During my first months as a PhD student (back in Feb 2005) at AUEB, we had frequent technical arguments with my then supervisor, Diomidis Spinellis, regarding the execution speed of various programming languages. Diomidis’s argument was that the design of the Java language and the JVM were inherently less efficient than that of natively compiled languages, as they force upon us services that we may not want to use. The prominent example was garbage collection. To prove his point, he setup a simple experiment, which he documented in this blog post. In the experiment, he created random integers which he stored in an always-sorted container (TreeSet in Java, STL set in C++).

Back then, the result came to me as a surprise. Despite my best efforts (I did try a lot of VM options), I could not manage to bring the Java implementation’s performance anywhere near C++. During the 7 years in the between, I occasionally run the code on any new system that I had at my hands, and the result was, give or take, the same.

Today, I decided to rerun the experiment. I compiled the C++ code with Clang 3 with all optimisations enabled (-O3 -march=corei7) and used the 1.6.0_31 version of the JVM to run the Java code. The result came to me as a surprise:

$ clang++ -O3 -march=corei7 sort.cpp
$ time ./a.out
[...]
real	0m1.063s
user	0m1.026s
sys	0m0.035s
$ javac SortInt.java
$ time java SortInt
[...]
real	0m1.102s
user	0m2.325s
sys	0m0.137s
$ time java -server SortInt
[...]
real	0m0.866s
user	0m1.068s
sys	0m0.071s

The Java version was faster than C++! Why did this happen? It turns out that between those 7 years JVM performance engineers did not sit idle:

  • Escape analysis is turned on by default after version 17 of the server Hotspot compiler (I was running version 20.6). It allows the compiler to analyse whether objects escape the context of a method and, if not, to remove locks and allocate them on the stack. Consequently, this reduces the load to the garbage collector. The difference escape analysis presumambly makes can be seen by running the JVM in verbose GC mode using the -verbose:gc -XX:+PrintGCDetails options. In the case of the server VM, only one minor collection is required!

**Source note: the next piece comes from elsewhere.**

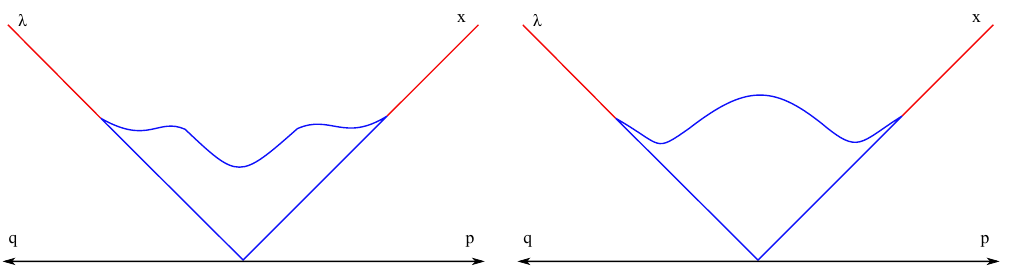
Figure 4 . In the left figure we depict a typical Young diagram in the unsaturated phase (for larger ξ eff ) and in the right one a typical Young diagram in the saturated phase (for smaller ξ eff ). The shape can be understood by considering the slope function Ω 0 ( z ) = 1 − 2 N ( z ) , for z ≥ 0 (it becomes one when there is no density and minus one when there is saturation). In the case of exactly zero µ that we analyse, the shape at p = q = z = 0 is continuous but has a cusp (that we have smoothed out in order to show the effect of including the singlet contribution in N ( z ) for a small non-zero µ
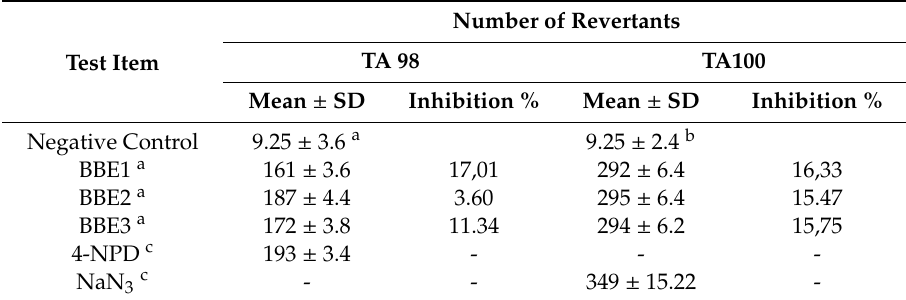
Table 8. Antimutagen properties of beech bark extracts (5 mg / plate) on S. typhimurium TA98 and TA100 bacterial strains.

  • There were significant improvements on the garbage collector section as well. The young generation collector is now parallel by default; this is one of the advantages of having multiple CPUs on modern machines. The full heap collector is also parallel by default in all collection phases, leading to shorted pauses.

  • The compiler performs supposedely significantly better register allocation on machines with many registers.

The Java platform is a prime example of how research is being put into practice. All features described above (and others: lock coarsening, biased locking, thread local heaps) were published papers in major software conferences (OOPSLA, PLDI etc). What is perhaps more interesting is that it is not just Java that benefits from the work being done on the JVM; Scala and Ruby, the two other languages mostly associated with the JVM benefit too. For example, in Java 1.7, the new invokedynamic opcode allows JRuby to optimize execution various dynamic execution aspects delivers significant performance improvements. In all, Java as a platform does seem like a healty development target; I am so sure about Java as a language.

To sum up: is Java inherently slower? Yes, it is, but hard optimization work has lifted several performance hurdles. Does it matter? To some problem domains, it does; I would never think writing the code that processes big data in Java, expect if distribution could lead to significant speedups. Most of the problems I am trying to solve are better expressed in Ruby and Scala. I am happy as long as those two languages offer 80% of the performance of Java.